Na belíssima balada "Oh Well", a que mais faz relembrar os tempos de "Tidal", reclama que recebe como pagamento por sua "calma afeição" um olhar que perscruta as imperfeições e julga com olhar severo: "When I was watching you with calm affection / You were searching out my imperfections...". E depois completa com um refrão ao mesmo tempo doloroso de decepção e banhado em raiva: "What wasted unconditional love / On somebody who doesn't believe in this stuff!".

O bom é que uma certa dose de bom-humor vem salvar a música de Fiona de ser piegas, sentimentalóide ou choramingas. Em "Get Him Back", por exemplo, ela narra suas desventuras com uma série de sujeitos que demole com expressões cáusticas e desdenhosas, até cometer um verso adorável, talvez o mais applesco dos versos de Fiona Apple, o que melhor define sua música e seus sentimentos: "I think he let me down when he didn't disappoint me!"...

"I'm good at being uncomfortable", canta na faixa-título, num verso ao mesmo tempo divertido e melancólico, "so I can't stop changing all the time". Fiona Apple é isso: uma garota que parece sempre insatisfeita e que, exatamente por isso, está sempre se mexendo e se transformando e tentando se auto-superar. Em "Please Please Please", canta com uma certa ironia: "Nós podemos ouvir nosso triste cérebro gritando: 'Nos dê algo familiar, algo similar ao que já conhecemos! Algo que vá nos deixar estagnados! Parados, parados, indo a lugar nenhum...". Com "Extraordinary Machine", ela não atendeu ao desejo desse "triste cérebro coletivo": nos deu um disco aventureiro, ousado, maduro, diferente de tudo o que se pode ouvir hoje em dia, inclassificável e inimitável. Eis um disco que possui uma beleza sem pompa e sem fogos de artifício, mas que acaba tendo a capacidade de durar bem mais do que as belezas de espetáculo.

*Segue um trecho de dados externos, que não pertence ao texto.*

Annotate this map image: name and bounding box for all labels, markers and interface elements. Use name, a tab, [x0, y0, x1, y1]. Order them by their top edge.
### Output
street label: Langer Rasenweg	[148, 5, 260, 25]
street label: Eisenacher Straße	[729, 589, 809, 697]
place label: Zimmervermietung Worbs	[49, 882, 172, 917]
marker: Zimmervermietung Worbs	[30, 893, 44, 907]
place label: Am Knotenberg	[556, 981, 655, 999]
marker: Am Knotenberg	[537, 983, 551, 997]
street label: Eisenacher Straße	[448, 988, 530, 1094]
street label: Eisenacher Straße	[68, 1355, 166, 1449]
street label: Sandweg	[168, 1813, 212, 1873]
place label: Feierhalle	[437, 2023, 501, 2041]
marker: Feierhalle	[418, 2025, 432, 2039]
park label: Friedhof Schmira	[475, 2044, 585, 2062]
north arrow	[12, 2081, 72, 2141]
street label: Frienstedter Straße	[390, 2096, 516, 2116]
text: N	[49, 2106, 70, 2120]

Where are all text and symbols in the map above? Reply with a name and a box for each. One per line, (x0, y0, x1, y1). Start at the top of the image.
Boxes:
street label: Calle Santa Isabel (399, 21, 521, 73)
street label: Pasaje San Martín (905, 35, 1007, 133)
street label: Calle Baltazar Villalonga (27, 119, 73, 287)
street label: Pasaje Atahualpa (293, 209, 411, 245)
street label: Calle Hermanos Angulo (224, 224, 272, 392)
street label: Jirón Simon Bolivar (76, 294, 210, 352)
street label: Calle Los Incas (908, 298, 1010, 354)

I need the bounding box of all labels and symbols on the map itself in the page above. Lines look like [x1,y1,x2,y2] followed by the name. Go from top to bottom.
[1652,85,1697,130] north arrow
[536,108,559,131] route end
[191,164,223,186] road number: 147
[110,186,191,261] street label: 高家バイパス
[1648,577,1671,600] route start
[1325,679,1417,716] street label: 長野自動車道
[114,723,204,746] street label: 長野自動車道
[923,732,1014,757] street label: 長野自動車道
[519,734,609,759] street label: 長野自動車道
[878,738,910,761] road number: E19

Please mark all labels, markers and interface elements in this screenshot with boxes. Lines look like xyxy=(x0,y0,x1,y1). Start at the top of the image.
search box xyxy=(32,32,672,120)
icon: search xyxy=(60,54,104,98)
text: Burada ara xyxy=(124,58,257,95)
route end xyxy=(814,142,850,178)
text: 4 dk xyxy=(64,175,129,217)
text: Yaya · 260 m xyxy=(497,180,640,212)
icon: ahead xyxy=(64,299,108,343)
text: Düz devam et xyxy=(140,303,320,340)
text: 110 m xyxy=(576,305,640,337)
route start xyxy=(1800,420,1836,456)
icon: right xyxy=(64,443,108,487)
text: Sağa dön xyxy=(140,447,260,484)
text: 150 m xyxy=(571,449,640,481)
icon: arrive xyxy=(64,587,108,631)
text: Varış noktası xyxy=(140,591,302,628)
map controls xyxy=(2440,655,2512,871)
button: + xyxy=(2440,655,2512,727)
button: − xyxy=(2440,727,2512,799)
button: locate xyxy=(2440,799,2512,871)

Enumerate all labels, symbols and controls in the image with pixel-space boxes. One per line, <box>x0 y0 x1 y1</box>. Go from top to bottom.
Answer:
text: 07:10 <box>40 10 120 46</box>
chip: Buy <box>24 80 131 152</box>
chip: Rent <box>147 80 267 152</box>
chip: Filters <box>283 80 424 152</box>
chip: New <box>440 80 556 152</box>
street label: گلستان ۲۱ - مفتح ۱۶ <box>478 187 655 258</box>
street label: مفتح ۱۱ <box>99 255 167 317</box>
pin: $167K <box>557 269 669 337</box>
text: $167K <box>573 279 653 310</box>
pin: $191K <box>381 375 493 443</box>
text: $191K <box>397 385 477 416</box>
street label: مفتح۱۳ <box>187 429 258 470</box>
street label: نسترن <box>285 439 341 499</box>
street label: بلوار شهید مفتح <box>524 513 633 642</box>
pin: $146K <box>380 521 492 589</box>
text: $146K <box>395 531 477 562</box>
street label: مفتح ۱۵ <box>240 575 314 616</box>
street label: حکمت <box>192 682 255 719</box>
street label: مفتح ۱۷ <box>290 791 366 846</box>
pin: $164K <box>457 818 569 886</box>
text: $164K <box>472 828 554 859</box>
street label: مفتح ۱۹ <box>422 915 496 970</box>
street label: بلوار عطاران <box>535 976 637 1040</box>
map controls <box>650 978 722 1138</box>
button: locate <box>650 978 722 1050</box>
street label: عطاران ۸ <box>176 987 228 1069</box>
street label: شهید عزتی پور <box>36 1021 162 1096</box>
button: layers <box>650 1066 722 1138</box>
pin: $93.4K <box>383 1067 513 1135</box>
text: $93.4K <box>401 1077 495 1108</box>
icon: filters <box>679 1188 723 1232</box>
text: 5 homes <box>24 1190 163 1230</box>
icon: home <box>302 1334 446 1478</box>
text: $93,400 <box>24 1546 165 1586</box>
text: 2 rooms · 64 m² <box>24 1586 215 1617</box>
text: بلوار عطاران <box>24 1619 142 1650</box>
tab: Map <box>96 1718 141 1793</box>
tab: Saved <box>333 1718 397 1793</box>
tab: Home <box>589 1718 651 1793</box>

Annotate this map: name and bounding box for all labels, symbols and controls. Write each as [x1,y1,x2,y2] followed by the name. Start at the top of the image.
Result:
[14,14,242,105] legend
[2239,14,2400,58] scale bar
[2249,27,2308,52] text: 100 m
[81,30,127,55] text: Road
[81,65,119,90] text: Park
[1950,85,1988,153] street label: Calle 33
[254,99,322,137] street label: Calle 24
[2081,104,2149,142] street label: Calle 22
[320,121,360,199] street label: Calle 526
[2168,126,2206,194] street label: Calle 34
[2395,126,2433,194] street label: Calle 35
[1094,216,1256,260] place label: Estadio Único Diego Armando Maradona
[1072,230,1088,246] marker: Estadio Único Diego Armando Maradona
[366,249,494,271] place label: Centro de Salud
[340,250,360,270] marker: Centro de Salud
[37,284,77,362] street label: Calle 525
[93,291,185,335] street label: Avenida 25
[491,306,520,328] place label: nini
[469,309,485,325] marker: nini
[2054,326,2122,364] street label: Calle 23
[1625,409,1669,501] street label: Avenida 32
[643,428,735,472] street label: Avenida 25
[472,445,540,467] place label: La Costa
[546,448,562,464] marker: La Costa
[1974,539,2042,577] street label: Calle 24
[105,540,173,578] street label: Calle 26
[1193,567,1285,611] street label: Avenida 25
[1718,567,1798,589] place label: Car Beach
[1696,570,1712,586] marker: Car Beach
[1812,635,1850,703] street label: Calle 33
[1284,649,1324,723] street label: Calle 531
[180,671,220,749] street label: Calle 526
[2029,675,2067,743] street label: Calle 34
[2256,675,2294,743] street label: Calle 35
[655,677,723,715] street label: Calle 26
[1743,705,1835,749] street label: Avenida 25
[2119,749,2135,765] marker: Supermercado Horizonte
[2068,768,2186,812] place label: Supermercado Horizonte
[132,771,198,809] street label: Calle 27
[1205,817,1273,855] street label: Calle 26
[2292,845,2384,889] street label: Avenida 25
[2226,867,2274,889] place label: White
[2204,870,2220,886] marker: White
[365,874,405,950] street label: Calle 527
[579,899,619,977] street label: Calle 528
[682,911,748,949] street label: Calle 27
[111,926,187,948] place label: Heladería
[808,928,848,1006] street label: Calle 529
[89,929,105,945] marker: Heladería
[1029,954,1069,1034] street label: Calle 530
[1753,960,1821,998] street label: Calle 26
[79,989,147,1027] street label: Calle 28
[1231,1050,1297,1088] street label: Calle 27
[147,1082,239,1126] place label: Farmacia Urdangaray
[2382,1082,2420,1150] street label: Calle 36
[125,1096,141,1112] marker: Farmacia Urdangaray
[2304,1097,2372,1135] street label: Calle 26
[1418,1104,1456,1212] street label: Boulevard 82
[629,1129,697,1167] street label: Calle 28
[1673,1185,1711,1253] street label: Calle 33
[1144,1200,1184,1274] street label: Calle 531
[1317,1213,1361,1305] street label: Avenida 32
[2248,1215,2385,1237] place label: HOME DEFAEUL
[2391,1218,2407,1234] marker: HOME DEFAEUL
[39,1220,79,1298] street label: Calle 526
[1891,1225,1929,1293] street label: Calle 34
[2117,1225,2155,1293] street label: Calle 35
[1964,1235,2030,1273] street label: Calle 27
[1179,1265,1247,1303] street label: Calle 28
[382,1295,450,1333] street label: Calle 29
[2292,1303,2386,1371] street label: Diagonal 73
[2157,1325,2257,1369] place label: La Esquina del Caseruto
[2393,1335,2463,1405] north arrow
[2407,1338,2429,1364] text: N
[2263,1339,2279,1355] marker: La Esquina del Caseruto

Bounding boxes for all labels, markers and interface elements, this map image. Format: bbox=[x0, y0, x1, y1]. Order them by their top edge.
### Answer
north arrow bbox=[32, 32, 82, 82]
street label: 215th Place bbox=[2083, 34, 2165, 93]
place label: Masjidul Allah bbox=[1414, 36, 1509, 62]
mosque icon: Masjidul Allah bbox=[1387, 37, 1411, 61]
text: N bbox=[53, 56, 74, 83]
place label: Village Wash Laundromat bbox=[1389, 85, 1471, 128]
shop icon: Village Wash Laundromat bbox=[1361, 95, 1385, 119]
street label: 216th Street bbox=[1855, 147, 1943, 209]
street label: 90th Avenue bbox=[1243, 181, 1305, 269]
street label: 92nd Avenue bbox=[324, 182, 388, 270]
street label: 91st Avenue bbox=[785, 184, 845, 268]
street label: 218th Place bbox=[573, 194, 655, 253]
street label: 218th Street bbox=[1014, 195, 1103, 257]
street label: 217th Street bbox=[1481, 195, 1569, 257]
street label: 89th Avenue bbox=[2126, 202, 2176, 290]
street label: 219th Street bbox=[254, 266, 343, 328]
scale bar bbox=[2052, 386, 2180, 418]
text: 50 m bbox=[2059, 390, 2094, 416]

A arte de Fiona Apple também tem uma característica essencial: é extremamente pessoal. O que está em jogo aqui não é uma tentativa de fazer sucesso, ganhar rios de dinheiro, agradar o público a qualquer preço: tudo o que Fiona quer é expressar tudo o que vai dentro de sua alma, como grande artista que é, inclusive (e sobretudo...) as melancolias, as frustrações, os segredos íntimos, as feridas abertas... Rilke dizia que somente uma obra de arte que nasce por NECESSIDADE VITAL é realmente boa, uma idéia com a qual eu sempre concordei. Fiona Apple me parece ser um bom exemplo: tudo que ela canta parece ser de extrema importância para ela, de modo que ela nunca solta um verso sequer que não tenha um significado pessoal ou um impacto emocional para ela. Essa música, que Fiona faz mais pra si mesma do que para os outros, parece ser mesmo como um tubo de oxigênio que ela, submersa a maior parte do tempo, usa para conseguir continuar respirando, e que nos ajuda, também, a lançar ar puro para nossos pulmões.